21. A diaphragm comprising:

first and second sheets joined together substantially at their peripheries to form an air-tight seal along the periphery of the diaphragm with an internal space between inner facing surfaces of the first and second sheets and the air-tight seal along the diaphragm periphery;

a first opening in the first sheet;

a second opening in the second sheet; and

first and second cover layers respectively located on the inner surfaces of the first and second layers over the first and second openings to uncover the openings during movement of the diaphragm.

22. A diaphragm as in claim 20 or 21, wherein the thickness of the first and second sheets is approximately 0.005 inch.

23. A diaphragm as in claim 20 or 21, wherein the diameter of the first and second openings is approximately 1/32 inch.

24. A diaphragm as in claim 20 or 21, wherein the first sheet is convex and the second sheet is concave.

25. A diaphragm as in claim 20 or 21, wherein the first and second sheets are convex.

26. A diaphragm as in claim 20 or 21, wherein the first and second sheets are formed of a polycarbonate plastic.

27. A diaphragm as in claim 20 or 21, wherein the cover layers are formed of cellophane.

28. A diaphragm as in claim 27, wherein the thickness of the cover layers is approximately 0.001 inch.

29. A diaphragm as in claim 20 or 21, further comprising current conduction means formed around the peripheral edge of the diaphragm.

30. A diaphragm as in claim 29, wherein the current conduction means is a coil formed of Litz wire.

31. A diaphragm as in claim 29, wherein the current conduction means is a coil formed with windings spaced apart from one another by a distance D approximately equal to the thickness of the windings, wherein the distance D is set to reduce the capacitance between the windings during operation of the diaphragm.

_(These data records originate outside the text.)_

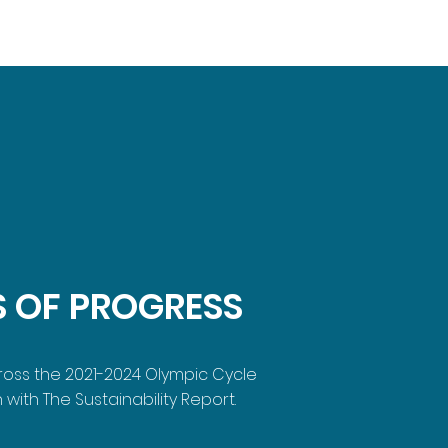
S OF PROGRESS
cross the 2021-2024 Olympic Cycle
 with The Sustainability Report.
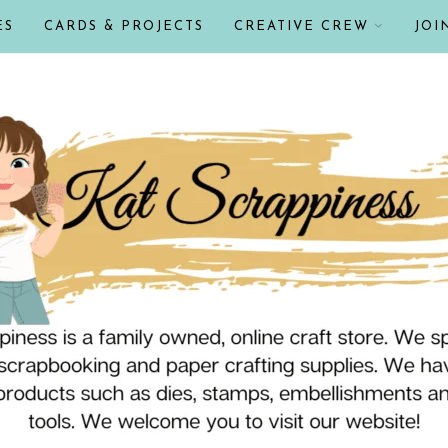
ES
CARDS & PROJECTS
CREATIVE CREW
JOI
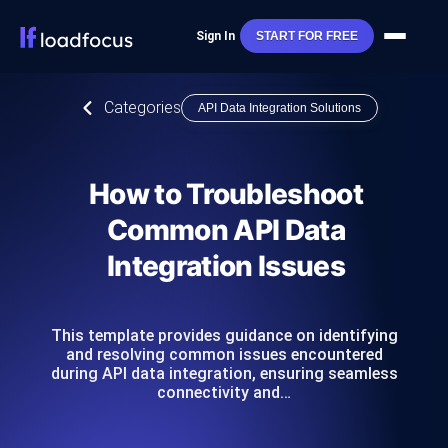
Sign In
START FOR FREE
Categories
API Data Integration Solutions
How to Troubleshoot
Common API Data
Integration Issues
This template provides guidance on identifying
and resolving common issues encountered
during API data integration, ensuring seamless
connectivity and…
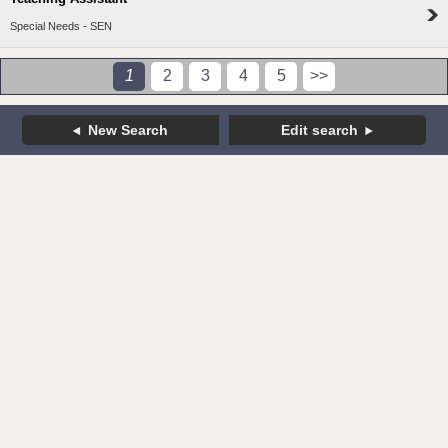
Special Needs - SEN
1
2
3
4
5
>>
New Search
Edit search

32. A diaphragm as in claim 29, wherein the first and second sheets are joined together substantially at their peripheries in a manner to provide a region between the first and second sheets outside of the internal space formed by an air-tight seal, which region extends around the periphery of the diaphragm, wherein the current conduction means is located in this region between the first and second sheets.

33. An electroacoustic transducer comprising:

a diaphragm;

tubular shaped current conduction means comprising a Litz wire coil secured to said diaphragm along a peripheral edge thereof;

concentric tubular shaped open ended magnetic flux translative elements providing at least one tubular shaped air gap therebetween for receiving said current conduction means; and

permanent magnet means mounted between said elements for providing concentric magnetic flux from said permanent magnet means through said air gap and said elements.

34. An electroacoustic transducer comprising:

a diaphragm;

tubular shaped current conduction means comprising a coil with windings spaced apart from one another by a distance D approximately equal to the thickness of the windings secured to said diaphragm along a peripheral edge thereof;

concentric tubular shaped open ended magnetic flux translative elements providing at least one tubular shaped air gap therebetween for receiving said current conduction means; and

permanent magnet means mounted between said elements for providing concentric magnetic flux from said permanent magnet means through said air gap and said elements,

wherein the distance D is set to reduce the capacitance between the windings during operation of the diaphragm.